Haiti’s Interim Prime Minister Joseph Says He Will Step Down

by sam

 

Claude Joseph, who has nominally led Haiti as acting prime minister since the July 7 assassination of President Jovenel Moise, said in a Washington Post interview published on Monday he has agreed to step down, handing power to a challenger backed by the international community.

The announcement appears to end a power struggle in the Caribbean nation between Joseph and Ariel Henry, the 71-year old neurosurgeon who was appointed prime minister by Moise two days before the killing but had yet to be sworn in.

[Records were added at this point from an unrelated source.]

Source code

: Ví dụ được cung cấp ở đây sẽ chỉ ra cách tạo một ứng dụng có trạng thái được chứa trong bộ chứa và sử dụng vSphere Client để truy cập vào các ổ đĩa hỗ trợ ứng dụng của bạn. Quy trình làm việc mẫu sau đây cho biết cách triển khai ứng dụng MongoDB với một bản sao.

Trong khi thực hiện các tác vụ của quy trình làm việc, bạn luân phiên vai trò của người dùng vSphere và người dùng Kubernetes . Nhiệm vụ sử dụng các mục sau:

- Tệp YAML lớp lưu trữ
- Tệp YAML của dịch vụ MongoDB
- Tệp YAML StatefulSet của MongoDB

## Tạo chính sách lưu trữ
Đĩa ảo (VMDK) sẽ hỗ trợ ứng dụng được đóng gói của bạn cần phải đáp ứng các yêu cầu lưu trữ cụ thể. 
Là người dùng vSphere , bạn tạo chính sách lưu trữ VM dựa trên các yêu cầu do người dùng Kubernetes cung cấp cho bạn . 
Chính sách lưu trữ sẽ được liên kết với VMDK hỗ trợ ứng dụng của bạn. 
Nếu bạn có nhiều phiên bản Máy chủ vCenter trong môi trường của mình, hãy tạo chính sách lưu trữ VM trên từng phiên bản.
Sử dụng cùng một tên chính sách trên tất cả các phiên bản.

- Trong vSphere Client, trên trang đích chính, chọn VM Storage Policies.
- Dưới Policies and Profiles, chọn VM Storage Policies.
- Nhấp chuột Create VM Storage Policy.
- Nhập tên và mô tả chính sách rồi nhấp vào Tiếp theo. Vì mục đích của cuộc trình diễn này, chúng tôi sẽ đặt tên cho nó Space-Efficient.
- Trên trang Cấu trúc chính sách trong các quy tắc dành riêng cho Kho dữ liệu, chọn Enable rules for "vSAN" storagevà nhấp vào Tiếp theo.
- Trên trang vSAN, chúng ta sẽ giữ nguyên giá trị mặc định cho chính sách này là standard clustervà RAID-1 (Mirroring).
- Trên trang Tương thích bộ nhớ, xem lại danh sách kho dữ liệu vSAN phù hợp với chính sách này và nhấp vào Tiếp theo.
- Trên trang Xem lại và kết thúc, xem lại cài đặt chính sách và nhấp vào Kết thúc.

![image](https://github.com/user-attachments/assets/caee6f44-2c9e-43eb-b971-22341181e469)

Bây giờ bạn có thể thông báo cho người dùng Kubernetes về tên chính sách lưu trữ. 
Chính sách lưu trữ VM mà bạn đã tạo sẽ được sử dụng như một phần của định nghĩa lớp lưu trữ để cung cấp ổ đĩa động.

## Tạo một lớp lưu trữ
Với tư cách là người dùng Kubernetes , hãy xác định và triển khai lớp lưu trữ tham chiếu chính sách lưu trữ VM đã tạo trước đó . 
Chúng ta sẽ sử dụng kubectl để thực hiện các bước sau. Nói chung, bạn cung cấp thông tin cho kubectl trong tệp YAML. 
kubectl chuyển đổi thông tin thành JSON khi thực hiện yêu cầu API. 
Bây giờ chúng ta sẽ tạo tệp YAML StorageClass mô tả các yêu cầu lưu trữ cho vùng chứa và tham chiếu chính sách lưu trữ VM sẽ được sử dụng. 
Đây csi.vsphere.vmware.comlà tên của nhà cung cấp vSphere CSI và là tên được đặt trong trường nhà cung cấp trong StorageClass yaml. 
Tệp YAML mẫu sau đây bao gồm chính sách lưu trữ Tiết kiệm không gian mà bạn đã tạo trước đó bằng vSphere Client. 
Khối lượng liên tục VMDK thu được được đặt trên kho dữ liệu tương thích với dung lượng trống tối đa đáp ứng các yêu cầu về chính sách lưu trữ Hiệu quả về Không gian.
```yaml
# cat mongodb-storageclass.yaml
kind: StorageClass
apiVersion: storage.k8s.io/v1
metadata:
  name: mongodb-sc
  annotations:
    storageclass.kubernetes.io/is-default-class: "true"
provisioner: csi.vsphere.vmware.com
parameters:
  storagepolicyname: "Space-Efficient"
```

Moise was fatally shot when attackers armed with assault rifles stormed his private residence in the hills above Port-au-Prince. The assassination has pitched the already troubled nation into chaos, coming amid a surge in gang violence that has displaced thousands of people and hampered economic activity in the poorest country in the Americas.

Joseph told the Washington Post that he and Henry had met privately over the past week, adding that he agreed to step down on Sunday “for the good of the nation” and is willing to transfer power “as quickly as possible.”

“Everyone who knows me knows that I am not interested in this battle, or in any kind of power grab,” Joseph said.

“The president was a friend to me. I am just interested in seeing justice for him,” Joseph added.

Haiti, a country of about 11 million people, has struggled to achieve stability since the fall of the Duvalier dynastic dictatorship in 1986, and has grappled with a series of coups and foreign interventions.

On Saturday, the important Core Group of international ambassadors and representatives urged “the formation of a consensual and inclusive government.”

“To this end, we strongly encourage the designated Prime Minister Ariel Henry to continue the mission entrusted to him to form such a government,” the group said.

The Core Group is made up of ambassadors from Germany, Brazil, Canada, Spain, the United States, France, the European Union and special representatives from the United Nations and the Organization of American States.

The group also called for the organization of “free, fair, transparent and credible legislative and presidential elections as quickly as possible.”

A Colombian police chief said on Friday the assassination may have been ordered by a former Haitian justice ministry official, citing a preliminary investigation that has implicated Haitian-Americans and former Colombian soldiers.

Martine Moise, the assassinated president’s widow, returned to Haiti on Saturday for his funeral after she was treated in a Miami hospital for injuries sustained during the attack.